The input |
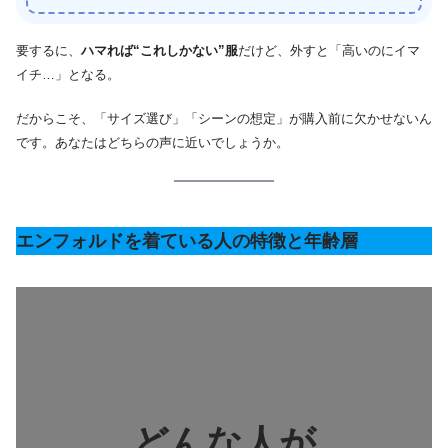
要するに、
ハマれば“これしかない”服
だけど、外すと「高いのにイマ
イチ…」となる。
だからこそ、「サイズ選び」「シーンの想定」が購入前に欠かせないん
です。あなたはどちらの声に近いでしょうか。
エンフォルドを着ている人の特徴と年齢層
どんな人が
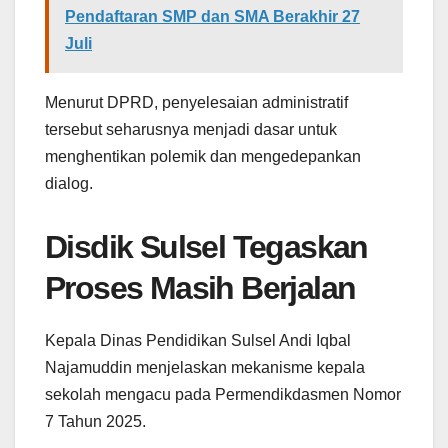
Pendaftaran SMP dan SMA Berakhir 27
Juli
Menurut DPRD, penyelesaian administratif
tersebut seharusnya menjadi dasar untuk
menghentikan polemik dan mengedepankan
dialog.
Disdik Sulsel Tegaskan
Proses Masih Berjalan
Kepala Dinas Pendidikan Sulsel Andi Iqbal
Najamuddin menjelaskan mekanisme kepala
sekolah mengacu pada Permendikdasmen Nomor
7 Tahun 2025.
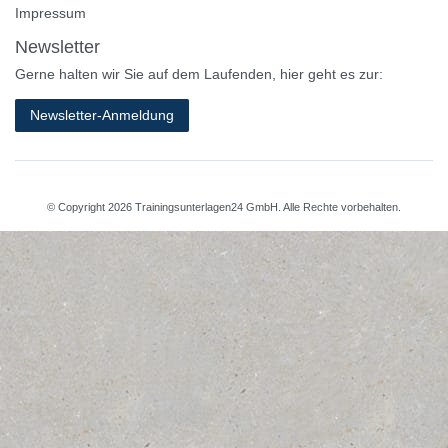
Impressum
Newsletter
Gerne halten wir Sie auf dem Laufenden, hier geht es zur:
Newsletter-Anmeldung
© Copyright 2026 Trainingsunterlagen24 GmbH. Alle Rechte vorbehalten.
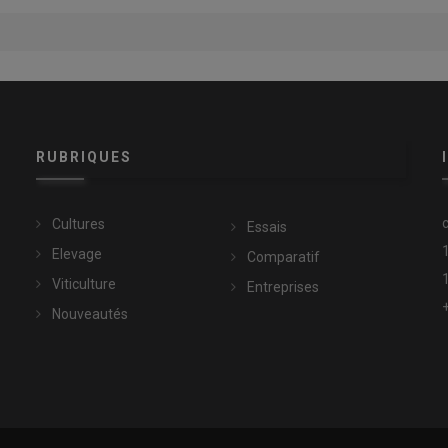
RUBRIQUES
Cultures
Essais
Elevage
Comparatif
Viticulture
Entreprises
Nouveautés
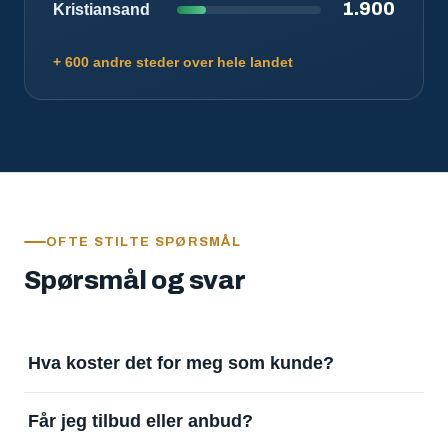
1.900
Kristiansand
+ 600 andre steder over hele landet
OFTE STILTE SPØRSMÅL
Spørsmål og svar
Hva koster det for meg som kunde?
Ingenting. Det er gratis å legge inn oppdrag og gratis
Får jeg tilbud eller anbud?
å motta svar. Tjenesten finansieres av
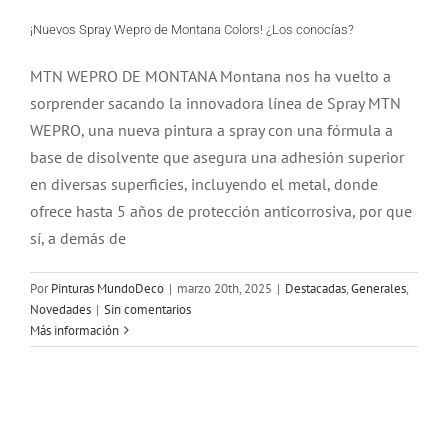
¡Nuevos Spray Wepro de Montana Colors! ¿Los conocías?
MTN WEPRO DE MONTANA Montana nos ha vuelto a
sorprender sacando la innovadora línea de Spray MTN
WEPRO, una nueva pintura a spray con una fórmula a
base de disolvente que asegura una adhesión superior
en diversas superficies, incluyendo el metal, donde
ofrece hasta 5 años de protección anticorrosiva, por que
sí, a demás de
Por
Pinturas MundoDeco
|
marzo 20th, 2025
|
Destacadas
,
Generales
,
Novedades
|
Sin comentarios
Más información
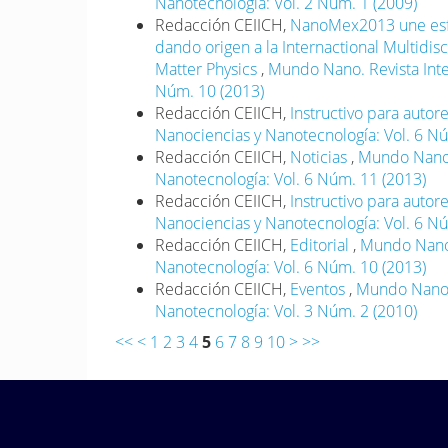
Nanotecnología: Vol. 2 Núm. 1 (2009)
Redacción CEIICH,
NanoMex2013 une esfue
dando origen a la Internactional Multidi
Matter Physics
,
Mundo Nano. Revista Inte
Núm. 10 (2013)
Redacción CEIICH,
Instructivo para autor
Nanociencias y Nanotecnología: Vol. 6 N
Redacción CEIICH,
Noticias
,
Mundo Nano. 
Nanotecnología: Vol. 6 Núm. 11 (2013)
Redacción CEIICH,
Instructivo para autor
Nanociencias y Nanotecnología: Vol. 6 N
Redacción CEIICH,
Editorial
,
Mundo Nano. 
Nanotecnología: Vol. 6 Núm. 10 (2013)
Redacción CEIICH,
Eventos
,
Mundo Nano. 
Nanotecnología: Vol. 3 Núm. 2 (2010)
<<
<
1
2
3
4
5
6
7
8
9
10
>
>>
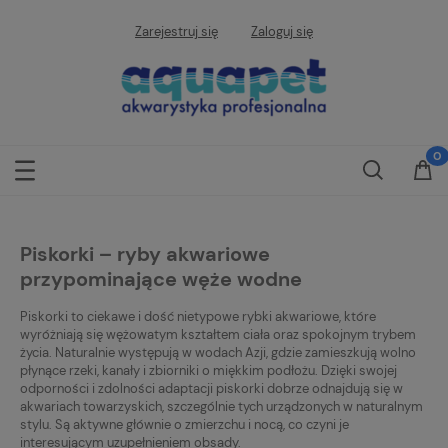
Zarejestruj się
Zaloguj się
Piskorki – ryby akwariowe
przypominające węże wodne
Piskorki to ciekawe i dość nietypowe rybki akwariowe, które
wyróżniają się wężowatym kształtem ciała oraz spokojnym trybem
życia. Naturalnie występują w wodach Azji, gdzie zamieszkują wolno
płynące rzeki, kanały i zbiorniki o miękkim podłożu. Dzięki swojej
odporności i zdolności adaptacji piskorki dobrze odnajdują się w
akwariach towarzyskich, szczególnie tych urządzonych w naturalnym
stylu. Są aktywne głównie o zmierzchu i nocą, co czyni je
interesującym uzupełnieniem obsady.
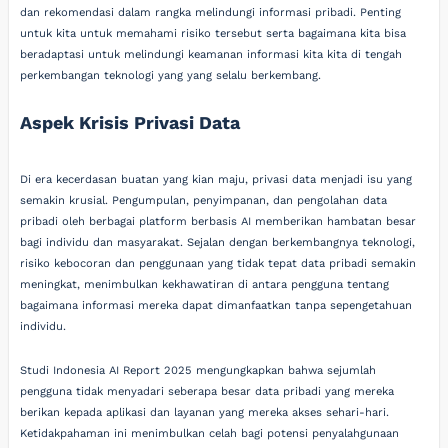
dan rekomendasi dalam rangka melindungi informasi pribadi. Penting
untuk kita untuk memahami risiko tersebut serta bagaimana kita bisa
beradaptasi untuk melindungi keamanan informasi kita kita di tengah
perkembangan teknologi yang yang selalu berkembang.
Aspek Krisis Privasi Data
Di era kecerdasan buatan yang kian maju, privasi data menjadi isu yang
semakin krusial. Pengumpulan, penyimpanan, dan pengolahan data
pribadi oleh berbagai platform berbasis AI memberikan hambatan besar
bagi individu dan masyarakat. Sejalan dengan berkembangnya teknologi,
risiko kebocoran dan penggunaan yang tidak tepat data pribadi semakin
meningkat, menimbulkan kekhawatiran di antara pengguna tentang
bagaimana informasi mereka dapat dimanfaatkan tanpa sepengetahuan
individu.
Studi Indonesia AI Report 2025 mengungkapkan bahwa sejumlah
pengguna tidak menyadari seberapa besar data pribadi yang mereka
berikan kepada aplikasi dan layanan yang mereka akses sehari-hari.
Ketidakpahaman ini menimbulkan celah bagi potensi penyalahgunaan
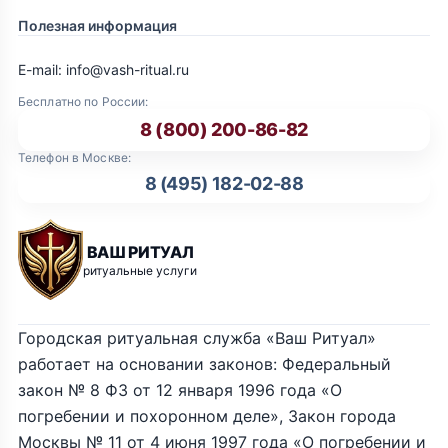
Полезная информация
E-mail: info@vash-ritual.ru
Бесплатно по России:
8 (800) 200-86-82
Телефон в Москве:
8 (495) 182-02-88
ВАШ РИТУАЛ
ритуальные услуги
Городская ритуальная служба «Ваш Ритуал»
работает на основании законов: Федеральный
закон № 8 ФЗ от 12 января 1996 года «О
погребении и похоронном деле», Закон города
Москвы № 11 от 4 июня 1997 года «О погребении и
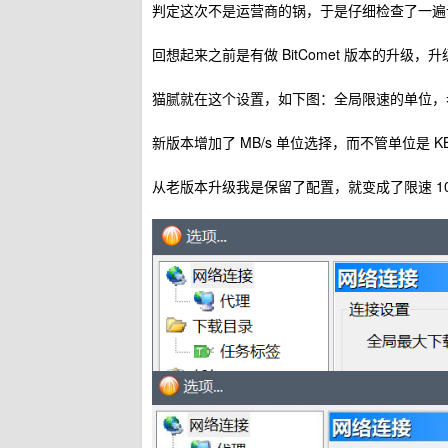
判定这次不是运营商的锅，于是仔细检查了一遍
回想起来之前是有做 BitComet 版本的升级，
猫腻就在这个设置，如下图：全局限速的单位，老版本
新版本增加了 MB/s 单位选择，而不管单位是 KB
从老版本升级我是保留了配置，就变成了限速 10000 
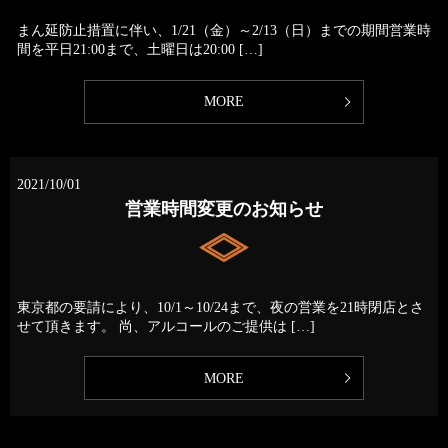
まん延防止措置に伴い、1/21（金）～2/13（日）までの期間営業時
間を平日21:00まで、土曜日は20:00 […]
MORE
2021/10/01
営業時間変更のお知らせ
東京都の要請により、10/1～10/24まで、夜の営業を21時閉店とさ
せて頂きます。 尚、アルコールのご提供は […]
MORE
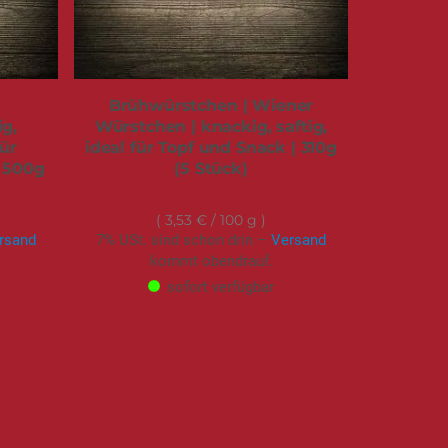
Brühwürstchen | Wiener
ig,
Würstchen | knackig, saftig,
für
ideal für Topf und Snack | 310g
| 500g
(5 Stück)
10,95 €
3,53 €
/ 100 g
rsand
7% USt. sind schon drin –
Versand
kommt obendrauf.
sofort verfügbar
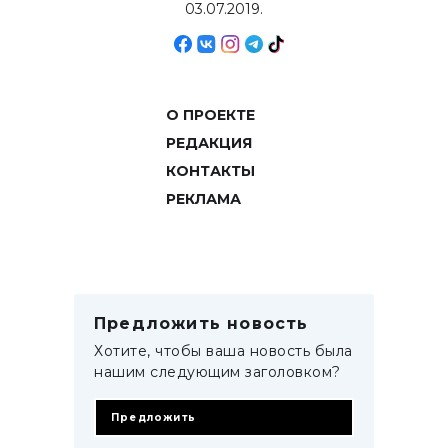
03.07.2019.
О ПРОЕКТЕ
РЕДАКЦИЯ
КОНТАКТЫ
РЕКЛАМА
Предложить новость
Хотите, чтобы ваша новость была
нашим следующим заголовком?
Предложить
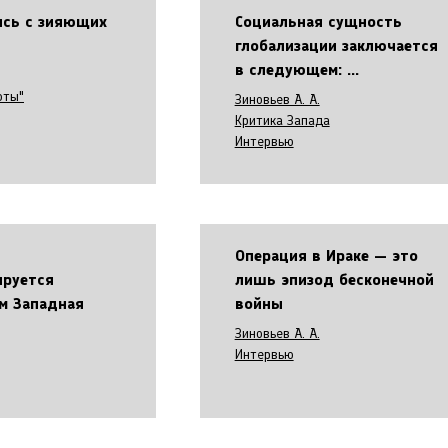
сь с зияющих
Социальная сущность
глобализации заключается
в следующем: ...
оты"
Зиновьев А. А.
Критика Запада
Интервью
Операция в Ираке — это
ируется
лишь эпизод бесконечной
ем Западная
войны
Зиновьев А. А.
Интервью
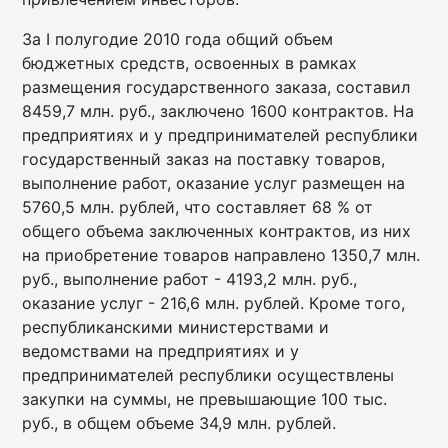
За I полугодие 2010 года общий объем
бюджетных средств, освоенных в рамках
размещения государственного заказа, составил
8459,7 млн. руб., заключено 1600 контрактов. На
предприятиях и у предпринимателей республики
государственный заказ на поставку товаров,
выполнение работ, оказание услуг размещен на
5760,5 млн. рублей, что составляет 68 % от
общего объема заключенных контрактов, из них
на приобретение товаров направлено 1350,7 млн.
руб., выполнение работ - 4193,2 млн. руб.,
оказание услуг - 216,6 млн. рублей. Кроме того,
республиканскими министерствами и
ведомствами на предприятиях и у
предпринимателей республики осуществлены
закупки на суммы, не превышающие 100 тыс.
руб., в общем объеме 34,9 млн. рублей.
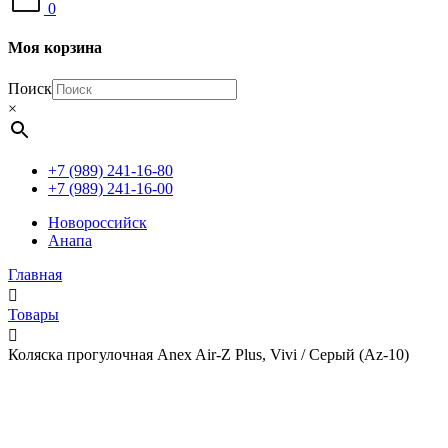
0
Моя корзина
Поиск
×
+7 (989) 241-16-80
+7 (989) 241-16-00
Новороссийск
Анапа
Главная
Товары
Коляска прогулочная Anex Air-Z Plus, Vivi / Серый (Az-10)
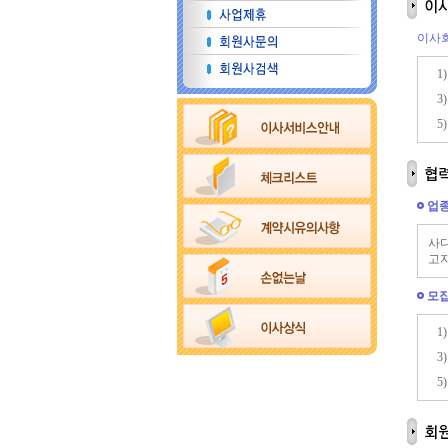
이사회
1
3
5
업
사다
고자
모
1
3
5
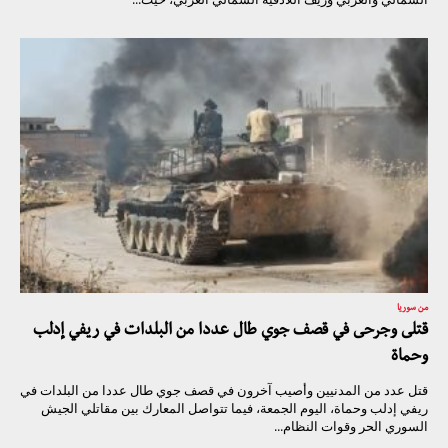
من سوريا
قتلى وجرحى في قصف جوي طال عددا من البلدات في ريفي إدلب
وحماة
قتل عدد من المدنيين وأصيب آخرون في قصف جوي طال عددا من البلدات في
ريفي إدلب وحماة، اليوم الجمعة، فيما تتواصل المعارك بين مقاتلي الجيش
السوري الحر وقوات النظام...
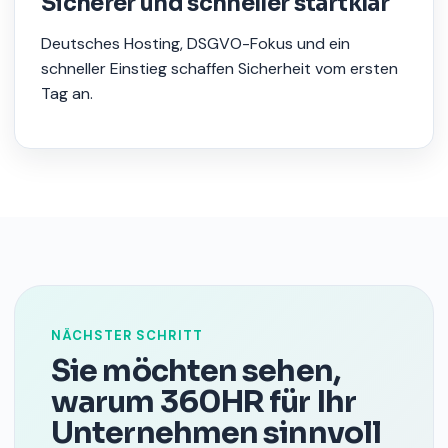
Sicherer und schneller startklar
Deutsches Hosting, DSGVO-Fokus und ein
schneller Einstieg schaffen Sicherheit vom ersten
Tag an.
NÄCHSTER SCHRITT
Sie möchten sehen,
warum 360HR für Ihr
Unternehmen sinnvoll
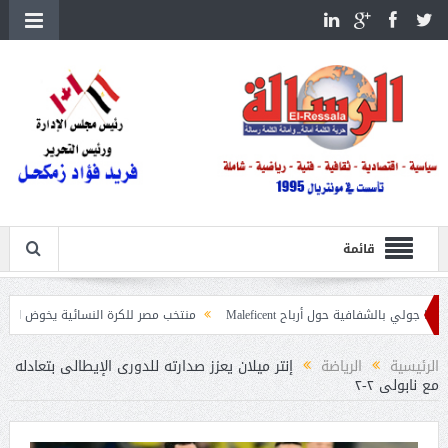
قائمة
فية حول أرباح Maleficent
منتخب مصر للكرة النسائية يخوض الليلة مباراة وداع أ
 تداعيات حرائق الغابات
الرئيسية
الرياضة
إنتر ميلان يعزز صدارته للدورى الإيطالى بتعادله
مع نابولى ٢-٢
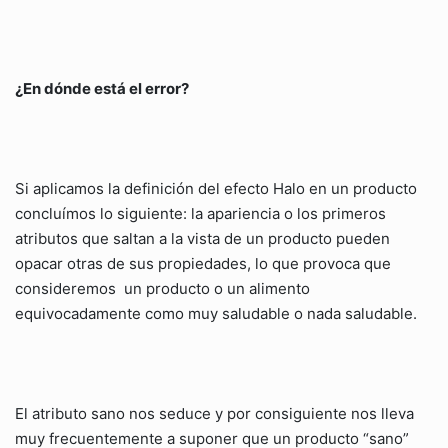
¿En dónde está el error?
Si aplicamos la definición del efecto Halo en un producto
concluímos lo siguiente: la apariencia o los primeros
atributos que saltan a la vista de un producto pueden
opacar otras de sus propiedades, lo que provoca que
consideremos un producto o un alimento
equivocadamente como muy saludable o nada saludable.
El atributo sano nos seduce y por consiguiente nos lleva
muy frecuentemente a suponer que un producto “sano”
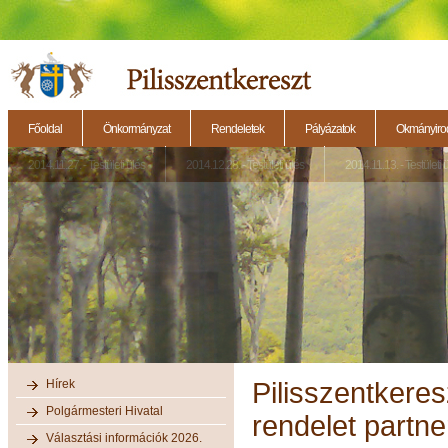
Főoldal
Önkormányzat
Rendeletek
Pályázatok
Okmányirod
2014.11.27. - Testületi ülés
2014.12.28. - Testületi ülés
2014.11.13. - Testületi 
Hírek
Pilisszentkeres
Polgármesteri Hivatal
rendelet partn
Választási információk 2026.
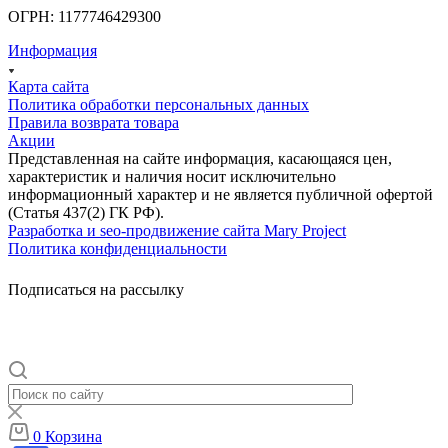
ОГРН: 1177746429300
Информация
Карта сайта
Политика обработки персональных данных
Правила возврата товара
Акции
Представленная на сайте информация, касающаяся цен,
характеристик и наличия носит исключительно
информационный характер и не является публичной офертой
(Статья 437(2) ГК РФ).
Разработка и seo-продвижение сайта Mary Project
Политика конфиденциальности
Подписаться на рассылку
0
Корзина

The problem |
Check each line of the entries for the word "предприятиях". State how many lines hold it, and write nothing else.

Your solution |
2